* _AUSZUFÜHRENDE AUFGABE_
Schreibe die Zeilen von der Zeile mit „left hip: (446, 313, -2)“ bis zur Zeile mit „left ankle: (445, 367, -10)“ unverändert ab. Beide Zeilen gehören dazu.

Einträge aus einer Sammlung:
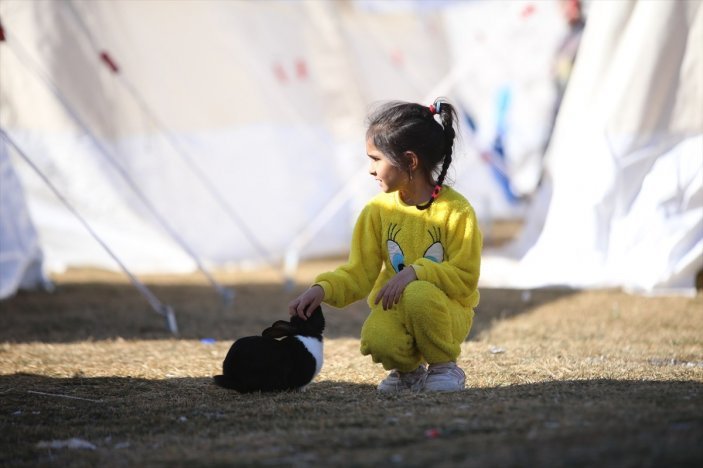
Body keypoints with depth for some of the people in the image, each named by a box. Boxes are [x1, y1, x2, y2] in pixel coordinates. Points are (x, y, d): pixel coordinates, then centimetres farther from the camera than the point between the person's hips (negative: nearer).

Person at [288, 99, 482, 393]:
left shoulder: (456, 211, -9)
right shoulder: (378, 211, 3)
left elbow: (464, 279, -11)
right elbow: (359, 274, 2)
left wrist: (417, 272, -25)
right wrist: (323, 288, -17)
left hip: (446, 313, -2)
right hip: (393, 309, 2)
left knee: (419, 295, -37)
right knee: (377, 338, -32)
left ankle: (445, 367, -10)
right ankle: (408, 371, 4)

---

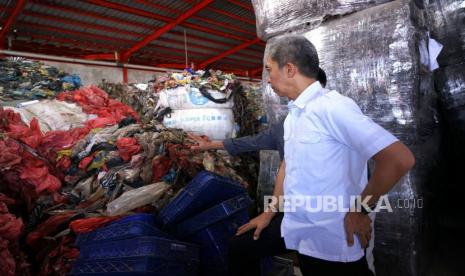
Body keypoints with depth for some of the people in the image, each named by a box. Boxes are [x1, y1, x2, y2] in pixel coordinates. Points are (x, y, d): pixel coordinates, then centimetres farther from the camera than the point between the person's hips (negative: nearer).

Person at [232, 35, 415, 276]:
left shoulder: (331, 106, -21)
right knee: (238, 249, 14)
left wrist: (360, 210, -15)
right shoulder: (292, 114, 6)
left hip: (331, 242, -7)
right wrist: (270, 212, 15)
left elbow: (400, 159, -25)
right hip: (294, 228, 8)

* _ERGEBNIS_
left hip: (446, 313, -2)
right hip: (393, 309, 2)
left knee: (419, 295, -37)
right knee: (377, 338, -32)
left ankle: (445, 367, -10)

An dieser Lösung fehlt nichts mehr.